1.10.06

Falcão e Borsalino, por André Bandeira

Vai estrear em Itália um filme sobre Falcone, o Juiz anti-máfia, que foi pelos ares com a sua mulher.
Falcone costumava-se chamar a si mesmo, o "morto que caminha". Era siciliano como grande parte dos seus antagonistas.
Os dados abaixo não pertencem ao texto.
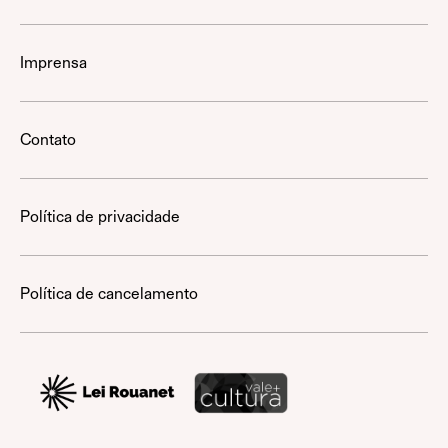
Imprensa
Contato
Política de privacidade
Política de cancelamento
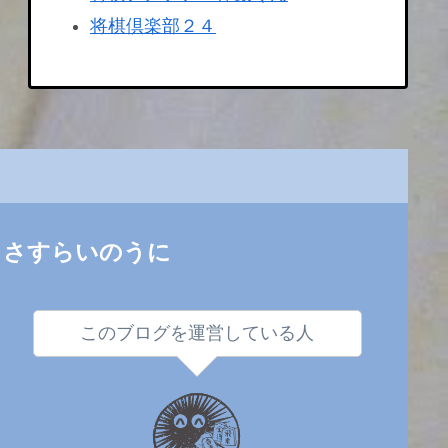
将棋倶楽部２４
さすらいのうに
このブログを運営している人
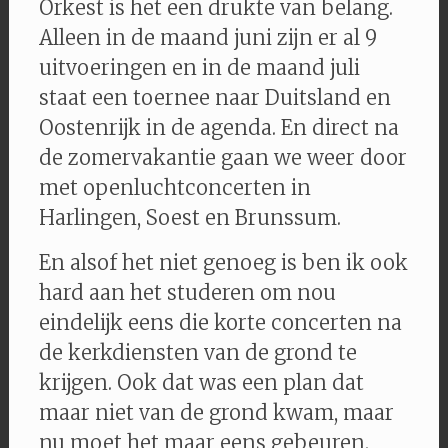
Orkest is het een drukte van belang.
Alleen in de maand juni zijn er al 9
uitvoeringen en in de maand juli
staat een toernee naar Duitsland en
Oostenrijk in de agenda. En direct na
de zomervakantie gaan we weer door
met openluchtconcerten in
Harlingen, Soest en Brunssum.
En alsof het niet genoeg is ben ik ook
hard aan het studeren om nou
eindelijk eens die korte concerten na
de kerkdiensten van de grond te
krijgen. Ook dat was een plan dat
maar niet van de grond kwam, maar
nu moet het maar eens gebeuren.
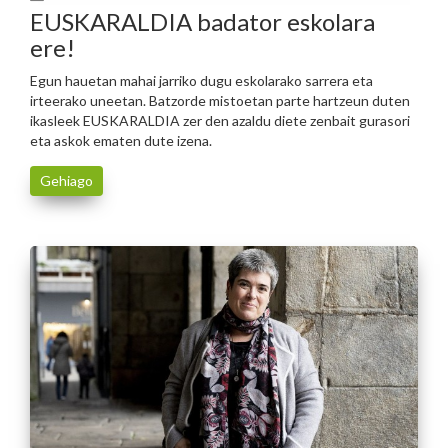
EUSKARALDIA badator eskolara
ere!
Egun hauetan mahai jarriko dugu eskolarako sarrera eta
irteerako uneetan. Batzorde mistoetan parte hartzeun duten
ikasleek EUSKARALDIA zer den azaldu diete zenbait gurasori
eta askok ematen dute izena.
Gehiago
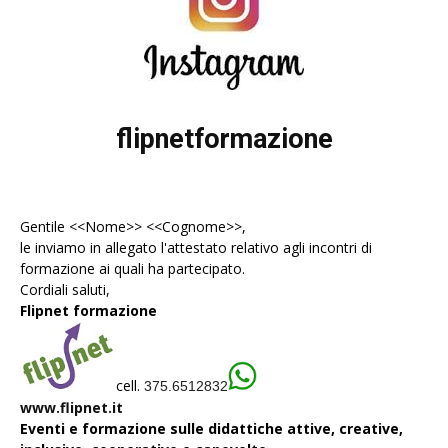
flipnetformazione
Gentile <<Nome>> <<Cognome>>,
le inviamo in allegato l'
attestato
relativo agli incontri di
formazione ai quali ha partecipato.
Cordiali saluti,
Flipnet formazione
cell.
375.6512832
www.flipnet.it
Eventi e formazione sulle didattiche attive, creative,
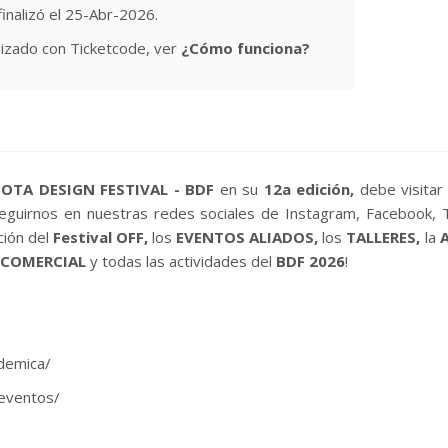
finalizó el 25-Abr-2026.
izado con Ticketcode, ver
¿Cómo funciona?
OTA DESIGN FESTIVAL - BDF
en su
12a
edición
,
debe visitar
eguirnos en nuestras redes sociales de Instagram, Facebook, 
ción del
Festival OFF,
los
EVENTOS ALIADOS,
los
TALLERES,
la
A
 COMERCIAL
y
todas las actividades del
BDF 2026
!
demica/
-eventos/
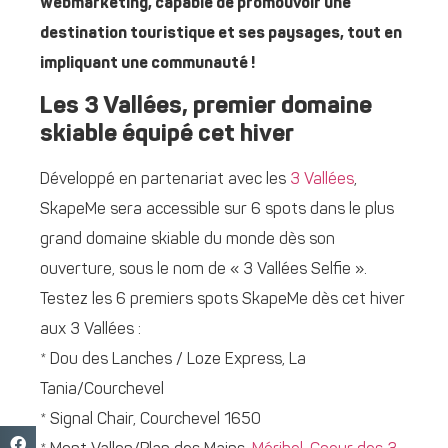
webmarketing, capable de promouvoir une
destination touristique et ses paysages, tout en
impliquant une communauté !
Les 3 Vallées, premier domaine
skiable équipé cet hiver
Développé en partenariat avec les
3 Vallées
,
SkapeMe sera accessible sur 6 spots dans le plus
grand domaine skiable du monde dès son
ouverture, sous le nom de « 3 Vallées Selfie ».
Testez les 6 premiers spots SkapeMe dès cet hiver
aux 3 Vallées :
* Dou des Lanches / Loze Express, La
Tania/Courchevel
* Signal Chair, Courchevel 1650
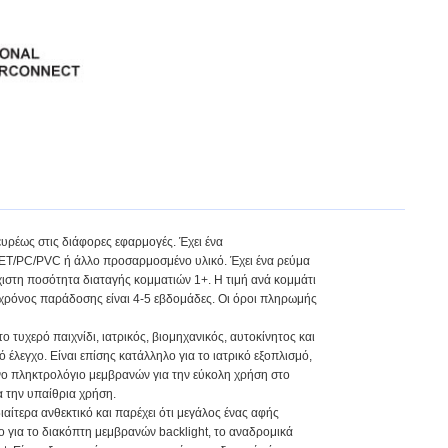
υρέως στις διάφορες εφαρμογές. Έχει ένα
PET/PC/PVC ή άλλο προσαρμοσμένο υλικό. Έχει ένα ρεύμα
χιστη ποσότητα διαταγής κομματιών 1+. Η τιμή ανά κομμάτι
ο χρόνος παράδοσης είναι 4-5 εβδομάδες. Οι όροι πληρωμής
 τυχερό παιχνίδι, ιατρικός, βιομηχανικός, αυτοκίνητος και
 έλεγχο. Είναι επίσης κατάλληλο για το ιατρικό εξοπλισμό,
νο πληκτρολόγιο μεμβρανών για την εύκολη χρήση στο
α την υπαίθρια χρήση.
ιαίτερα ανθεκτικό και παρέχει ότι μεγάλος ένας αφής
ιο για το διακόπτη μεμβρανών backlight, το αναδρομικά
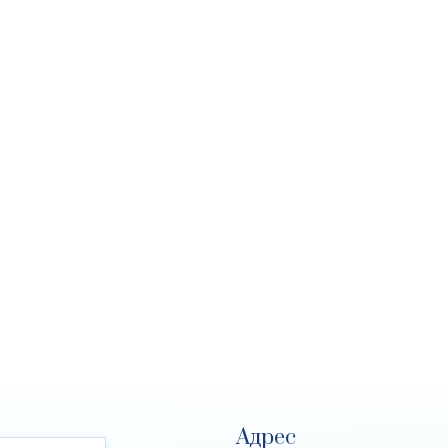
Адрес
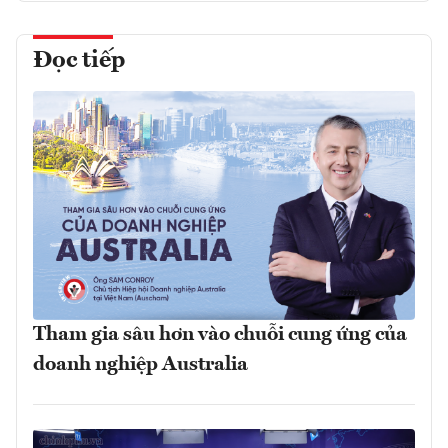
Đọc tiếp
Tham gia sâu hơn vào chuỗi cung ứng của
doanh nghiệp Australia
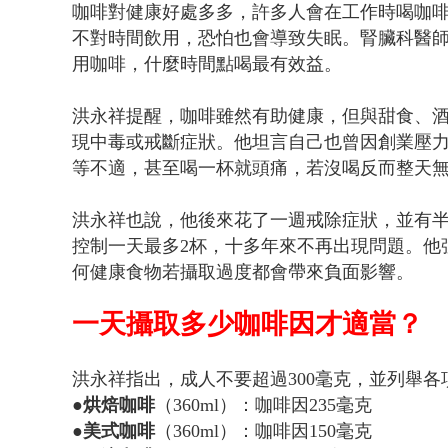
咖啡對健康好處多多，許多人會在工作時喝咖
不對時間飲用，恐怕也會導致失眠。腎臟科醫
用咖啡，什麼時間點喝最有效益。
洪永祥提醒，咖啡雖然有助健康，但與甜食、
現中毒或戒斷症狀。他坦言自己也曾因創業壓力
等不適，甚至喝一杯就頭痛，若沒喝反而整天
洪永祥也說，他後來花了一週戒除症狀，並有
控制一天最多2杯，十多年來不再出現問題。他
何健康食物若攝取過度都會帶來負面影響。
一天攝取多少咖啡因才適當？
洪永祥指出，成人不要超過300毫克，並列舉
●烘焙咖啡
（360ml）：咖啡因235毫克
●美式咖啡
（360ml）：咖啡因150毫克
Neste tempo de inocentes a ir pelos ares, Falcone não era inocente. Sabia com quem lidava. Um dia, um dos seus guardas queria casar-se e pediu para ser transferido. Ele ia dar-lhe a transferência porque aquele posto não era muito bom para a saúde. Perguntou-lhe se o guarda gostava do trabalho. Ele disse que não. Mas não se transferiu. Perguntou-lhe depois: mas afinal não te foste embora? Já gostas do trabalho? Não, respondeu o Guarda. Mas gosto de si.
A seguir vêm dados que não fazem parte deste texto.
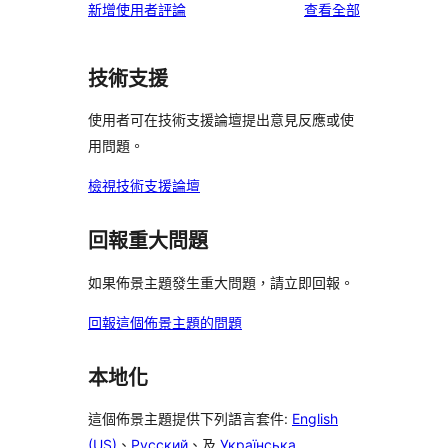
使
新增使用者評論
查看全部
用
者
技術支援
評
論
使用者可在技術支援論壇提出意見反應或使
用問題。
檢視技術支援論壇
回報重大問題
如果佈景主題發生重大問題，請立即回報。
回報這個佈景主題的問題
本地化
這個佈景主題提供下列語言套件:
English
(US)
、
Русский
、及
Українська
.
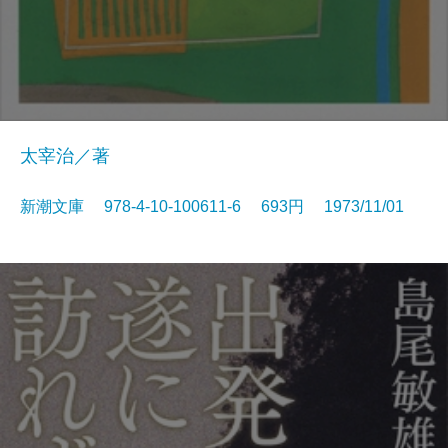
太宰治／著
新潮文庫 978-4-10-100611-6 693円 1973/11/01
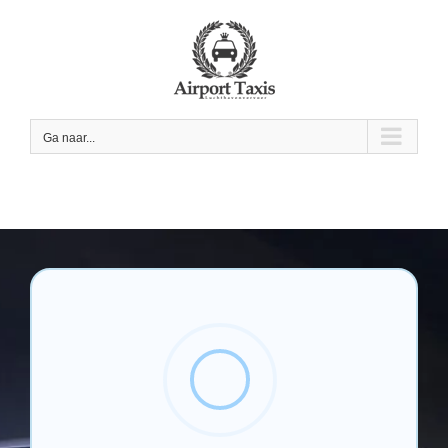
Skip
to
content
Ga naar...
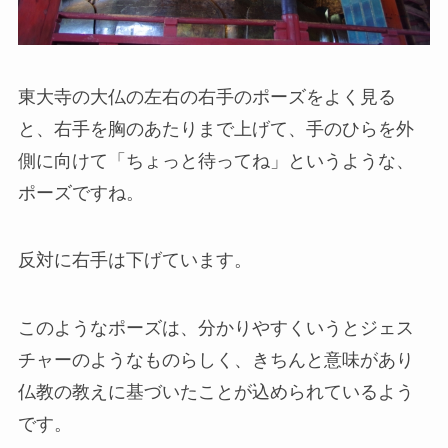
東大寺の大仏の左右の右手のポーズをよく見る
と、右手を胸のあたりまで上げて、手のひらを外
側に向けて「ちょっと待ってね」というような、
ポーズですね。
反対に右手は下げています。
このようなポーズは、分かりやすくいうとジェス
チャーのようなものらしく、
きちんと意味があり
仏教の教えに基づいたことが込められている
よう
です。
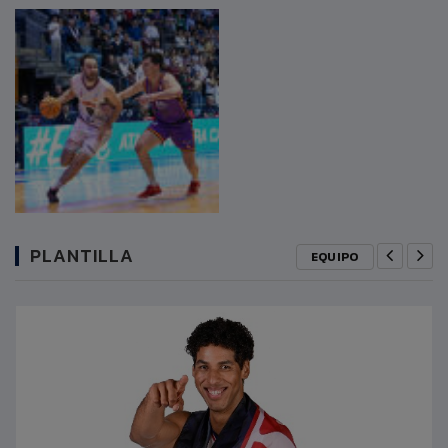
PLANTILLA
EQUIPO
Falcone ria pouco. No mundo onde nasceu e onde acabou por morrer, não há muito para rir. A terra é pobre, desprezada, era melhor se calhar ser independente para chorar sozinha, foi invadida por tipos de fora, desde que há memória mas Falcone acreditou em Roma. Ou não acreditou, mas acreditou que há uma Ordem qualquer, uma razão de ser para isto tudo. Alguns dos mais fiéis de Mussolini, até ao fim, eram sicilianos que, como se sabe, abriram a estrada para Roma aos Aliados, não sem antes matarem um comunista, Tresca, que se bateu contra Mussolini desde o princípio depois de Mussolini o deixar sair. Foi em Chicago mas o mafioso que votou contra, matou depois o tipo que mandou liquidar Tresca. Os sicilianos de Mussolini eram juízes e advogados, meteram-se a soldados nas Brigadas Negras. Homens calados, quando chegavam às aldeias dos partiggiani, pediam para falar: deixavam-se ficar, de braços cruzados atrás das costas, expostos às balas fazendo os seus discursos pela honra da Itália, pela Ordem que era melhor que o caos, etc. Ninguém os ouvia mas tinham conseguido quebrar o seu silêncio interior, guardado de séculos, para cantarem aquelas palavras em que tinham acreditado. Muitas vezes era o seu último canto.
Aqui há pouco tempo, um destes sicilianos cansados de caos, que se recusou a pagar o pizzo, e andava com a cabeça a prémio, perguntaram-lhe numa entrevista porque fazia aquilo. Respondeu ao jornalista: porque quando morrer, tu terás de me amar.